-- begin Text shown --
Awesome read! I love the fact that there is a "code" and it's pretty much what I believe in. 

I've given out so much free stuff since I've started this hobby that I just hope that it helps others and they do the same to others that might need.

As for sharing corals, I usually sell frags for affordable prices so I can get new pieces for myself. I'm not looking to be rich off my frags but just have enough to buy another piece. 

Time for a beer!


----------



## PaulF757 (Dec 9, 2013)

altcharacter said:


> Awesome read! I love the fact that there is a "code" and it's pretty much what I believe in.
> 
> I've given out so much free stuff since I've started this hobby that I just hope that it helps others and they do the same to others that might need.
> 
> ...


Amen to that. It was Dave's generosity thats got me excited about this hobby. I still remember going over to pick up one free coral and leaving with a bunch. I lead by example and myself have given corals also and will continue to do so. Ive only been at this for a few months but since then I've meet allot of great people, folks who have been as generous as Dave. I try to do my part. With that said i realize the hardships of making a buck, and also caring, growing and maintaining these corals, so i do applaude those that sell frags at a fair price. I have had the privilege of buying from a few reefers on this forum and all have more that fair and generous with their sales. Let's keep the reefs growing, keep sharing and trading corals, it's way more fun and exciting that way.


----------



## deeznutz (Aug 21, 2013)

I think the CODE is no longer around. It's a shame.
I've been banking corals for the last 8 years  Great way to make friends and make sure your stuff stays available.

I've been a great bank myself offering great returns lol.


----------



## Bullet (Apr 19, 2014)
-- end Text shown --
-- begin Provided material --
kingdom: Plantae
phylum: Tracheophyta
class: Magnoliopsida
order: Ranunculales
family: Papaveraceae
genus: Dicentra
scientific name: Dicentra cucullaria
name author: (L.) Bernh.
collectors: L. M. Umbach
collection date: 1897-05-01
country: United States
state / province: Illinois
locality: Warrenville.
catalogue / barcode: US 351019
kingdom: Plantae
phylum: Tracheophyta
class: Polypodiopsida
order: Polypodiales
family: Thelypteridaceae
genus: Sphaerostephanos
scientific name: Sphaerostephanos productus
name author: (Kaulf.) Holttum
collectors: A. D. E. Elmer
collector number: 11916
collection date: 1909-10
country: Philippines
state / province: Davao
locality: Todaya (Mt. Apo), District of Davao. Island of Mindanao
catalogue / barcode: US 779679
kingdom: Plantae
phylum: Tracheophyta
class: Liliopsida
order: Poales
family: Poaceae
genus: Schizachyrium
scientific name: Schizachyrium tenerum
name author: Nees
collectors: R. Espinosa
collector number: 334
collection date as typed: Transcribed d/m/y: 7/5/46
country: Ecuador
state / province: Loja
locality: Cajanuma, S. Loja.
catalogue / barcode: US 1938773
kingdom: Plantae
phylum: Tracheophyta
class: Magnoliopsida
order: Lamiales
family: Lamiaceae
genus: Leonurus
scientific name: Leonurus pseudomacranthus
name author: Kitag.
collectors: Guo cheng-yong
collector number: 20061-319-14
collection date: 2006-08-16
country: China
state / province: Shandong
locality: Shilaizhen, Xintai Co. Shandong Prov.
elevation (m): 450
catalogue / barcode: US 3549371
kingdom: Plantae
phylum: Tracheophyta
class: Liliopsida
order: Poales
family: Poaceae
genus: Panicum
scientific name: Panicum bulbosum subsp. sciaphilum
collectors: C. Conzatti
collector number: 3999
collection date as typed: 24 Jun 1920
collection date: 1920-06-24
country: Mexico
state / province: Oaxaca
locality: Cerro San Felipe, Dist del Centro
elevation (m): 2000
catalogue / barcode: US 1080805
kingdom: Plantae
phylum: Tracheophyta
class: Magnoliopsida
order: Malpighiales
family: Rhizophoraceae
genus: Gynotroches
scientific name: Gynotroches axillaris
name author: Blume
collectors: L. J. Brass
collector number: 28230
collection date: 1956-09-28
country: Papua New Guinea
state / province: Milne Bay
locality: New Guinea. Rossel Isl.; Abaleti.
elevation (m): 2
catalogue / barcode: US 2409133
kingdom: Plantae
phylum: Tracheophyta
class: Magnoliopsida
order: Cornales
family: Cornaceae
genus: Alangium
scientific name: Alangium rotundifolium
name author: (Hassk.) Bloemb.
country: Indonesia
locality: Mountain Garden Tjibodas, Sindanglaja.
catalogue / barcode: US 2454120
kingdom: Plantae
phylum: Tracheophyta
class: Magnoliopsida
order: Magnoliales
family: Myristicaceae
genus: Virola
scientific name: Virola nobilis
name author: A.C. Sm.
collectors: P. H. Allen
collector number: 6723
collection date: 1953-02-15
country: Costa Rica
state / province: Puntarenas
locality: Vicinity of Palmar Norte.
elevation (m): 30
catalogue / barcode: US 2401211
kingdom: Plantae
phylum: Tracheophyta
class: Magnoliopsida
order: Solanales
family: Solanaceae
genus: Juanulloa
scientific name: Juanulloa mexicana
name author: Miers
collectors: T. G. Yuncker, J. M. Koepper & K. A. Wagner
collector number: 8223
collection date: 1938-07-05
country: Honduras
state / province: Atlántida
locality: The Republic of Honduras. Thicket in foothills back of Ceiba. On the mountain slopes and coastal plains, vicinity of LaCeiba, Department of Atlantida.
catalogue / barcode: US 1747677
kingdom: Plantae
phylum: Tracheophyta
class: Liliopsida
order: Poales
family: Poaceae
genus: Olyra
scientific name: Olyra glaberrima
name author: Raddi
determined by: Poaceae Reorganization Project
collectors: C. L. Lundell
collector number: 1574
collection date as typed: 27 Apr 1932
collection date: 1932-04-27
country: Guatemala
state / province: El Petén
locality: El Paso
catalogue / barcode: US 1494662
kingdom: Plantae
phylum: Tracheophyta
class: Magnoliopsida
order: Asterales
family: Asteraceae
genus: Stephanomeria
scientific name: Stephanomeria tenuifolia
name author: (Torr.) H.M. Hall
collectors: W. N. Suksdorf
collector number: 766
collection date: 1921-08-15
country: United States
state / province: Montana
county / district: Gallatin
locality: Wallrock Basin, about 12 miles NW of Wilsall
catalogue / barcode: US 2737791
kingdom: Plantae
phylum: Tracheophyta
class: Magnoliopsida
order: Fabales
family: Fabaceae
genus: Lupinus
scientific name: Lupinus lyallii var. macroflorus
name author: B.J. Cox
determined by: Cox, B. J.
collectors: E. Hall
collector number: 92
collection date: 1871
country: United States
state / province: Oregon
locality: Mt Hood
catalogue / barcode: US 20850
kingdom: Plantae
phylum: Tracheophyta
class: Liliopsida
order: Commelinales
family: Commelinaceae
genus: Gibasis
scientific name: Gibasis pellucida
-- end Provided material --
== Written request 1 ==
In the coral-sharing thread, for how long does deeznutz say they have been banking corals?
== Written request 2 ==
Condense the paragraph of the coral-sharing thread beginning "Amen to that." into two or three sentences that keep its main facts.
== Written request 3 ==
Resume the coral-sharing thread from its last line with the next post.
The entries have no connection to the coral-sharing thread.

== Expected answer 1 ==
For the last 8 years.

== Expected answer 2 ==
Dave's generosity got the writer excited about the hobby: they went to pick up one free coral and left with a bunch, and they now give corals away too. In the few months they have been at it, they have met many generous people, and they respect those who sell frags at a fair price given the work of growing corals, having bought from a few reefers on the forum who were all fair. They urge everyone to keep sharing and trading corals.

== Expected answer 3 ==
PaulF757 said:


> Amen to that. It was Dave's generosity thats got me excited about this hobby. I still remember going over to pick up one free coral and leaving with a bunch. I lead by example and myself have given corals also and will continue to do so. Ive only been at this for a few months but since then I've meet allot of great people, folks who have been as generous as Dave. I try to do my part. With that said i realize the hardships of making a buck, and also caring, growing and maintaining these corals, so i do applaude those that sell frags at a fair price. I have had the privilege of buying from a few reefers on this forum and all have more that fair and generous with their sales. Let's keep the reefs growing, keep sharing and trading corals, it's way more fun and exciting that way.


You've not only been generous with corals Paul but just as important (or maybe more important) you've been generous with your knowledge and help 
That's an important part of the reefer code too as far as I am concerned


----------



## altcharacter (Jan 10, 2011)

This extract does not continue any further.